**WORK INSTRUCTION**
Copy the data exactly as it appears, and do not include any pictures.

**WORKING DATA**
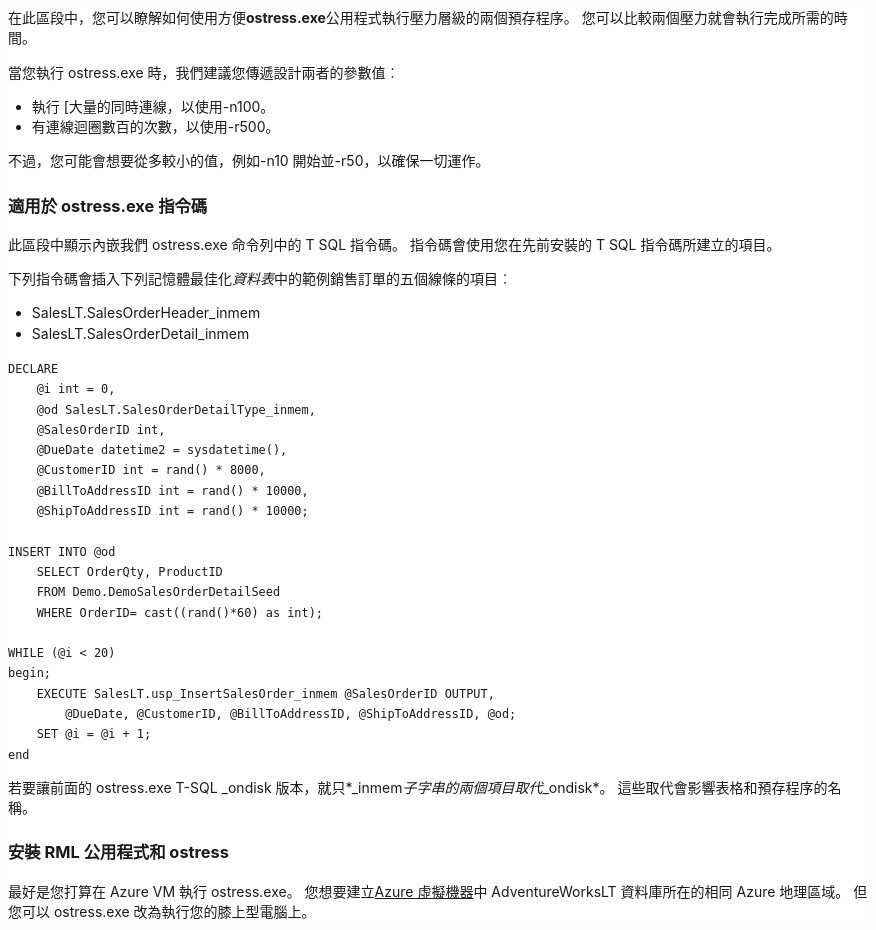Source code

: 
在此區段中，您可以瞭解如何使用方便**ostress.exe**公用程式執行壓力層級的兩個預存程序。 您可以比較兩個壓力就會執行完成所需的時間。


當您執行 ostress.exe 時，我們建議您傳遞設計兩者的參數值︰

- 執行 [大量的同時連線，以使用-n100。
- 有連線迴圈數百的次數，以使用-r500。


不過，您可能會想要從多較小的值，例如-n10 開始並-r50，以確保一切運作。


### <a name="script-for-ostressexe"></a>適用於 ostress.exe 指令碼


此區段中顯示內嵌我們 ostress.exe 命令列中的 T SQL 指令碼。 指令碼會使用您在先前安裝的 T SQL 指令碼所建立的項目。


下列指令碼會插入下列記憶體最佳化*資料表*中的範例銷售訂單的五個線條的項目︰

- SalesLT.SalesOrderHeader_inmem
- SalesLT.SalesOrderDetail_inmem


```
DECLARE
    @i int = 0,
    @od SalesLT.SalesOrderDetailType_inmem,
    @SalesOrderID int,
    @DueDate datetime2 = sysdatetime(),
    @CustomerID int = rand() * 8000,
    @BillToAddressID int = rand() * 10000,
    @ShipToAddressID int = rand() * 10000;
    
INSERT INTO @od
    SELECT OrderQty, ProductID
    FROM Demo.DemoSalesOrderDetailSeed
    WHERE OrderID= cast((rand()*60) as int);
    
WHILE (@i < 20)
begin;
    EXECUTE SalesLT.usp_InsertSalesOrder_inmem @SalesOrderID OUTPUT,
        @DueDate, @CustomerID, @BillToAddressID, @ShipToAddressID, @od;
    SET @i = @i + 1;
end
```


若要讓前面的 ostress.exe T-SQL _ondisk 版本，就只*_inmem*子字串的兩個項目取代*_ondisk*。 這些取代會影響表格和預存程序的名稱。


### <a name="install-rml-utilities-and-ostress"></a>安裝 RML 公用程式和 ostress


最好是您打算在 Azure VM 執行 ostress.exe。 您想要建立[Azure 虛擬機器](https://azure.microsoft.com/documentation/services/virtual-machines/)中 AdventureWorksLT 資料庫所在的相同 Azure 地理區域。 但您可以 ostress.exe 改為執行您的膝上型電腦上。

**ANSWER TO THIS EXERCISE**
Source code

: 
在此區段中，您可以瞭解如何使用方便**ostress.exe**公用程式執行壓力層級的兩個預存程序。 您可以比較兩個壓力就會執行完成所需的時間。


當您執行 ostress.exe 時，我們建議您傳遞設計兩者的參數值︰

- 執行 [大量的同時連線，以使用-n100。
- 有連線迴圈數百的次數，以使用-r500。


不過，您可能會想要從多較小的值，例如-n10 開始並-r50，以確保一切運作。


### <a name="script-for-ostressexe"></a>適用於 ostress.exe 指令碼


此區段中顯示內嵌我們 ostress.exe 命令列中的 T SQL 指令碼。 指令碼會使用您在先前安裝的 T SQL 指令碼所建立的項目。


下列指令碼會插入下列記憶體最佳化*資料表*中的範例銷售訂單的五個線條的項目︰

- SalesLT.SalesOrderHeader_inmem
- SalesLT.SalesOrderDetail_inmem


```
DECLARE
    @i int = 0,
    @od SalesLT.SalesOrderDetailType_inmem,
    @SalesOrderID int,
    @DueDate datetime2 = sysdatetime(),
    @CustomerID int = rand() * 8000,
    @BillToAddressID int = rand() * 10000,
    @ShipToAddressID int = rand() * 10000;
    
INSERT INTO @od
    SELECT OrderQty, ProductID
    FROM Demo.DemoSalesOrderDetailSeed
    WHERE OrderID= cast((rand()*60) as int);
    
WHILE (@i < 20)
begin;
    EXECUTE SalesLT.usp_InsertSalesOrder_inmem @SalesOrderID OUTPUT,
        @DueDate, @CustomerID, @BillToAddressID, @ShipToAddressID, @od;
    SET @i = @i + 1;
end
```


若要讓前面的 ostress.exe T-SQL _ondisk 版本，就只*_inmem*子字串的兩個項目取代*_ondisk*。 這些取代會影響表格和預存程序的名稱。


### <a name="install-rml-utilities-and-ostress"></a>安裝 RML 公用程式和 ostress


最好是您打算在 Azure VM 執行 ostress.exe。 您想要建立[Azure 虛擬機器](https://azure.microsoft.com/documentation/services/virtual-machines/)中 AdventureWorksLT 資料庫所在的相同 Azure 地理區域。 但您可以 ostress.exe 改為執行您的膝上型電腦上。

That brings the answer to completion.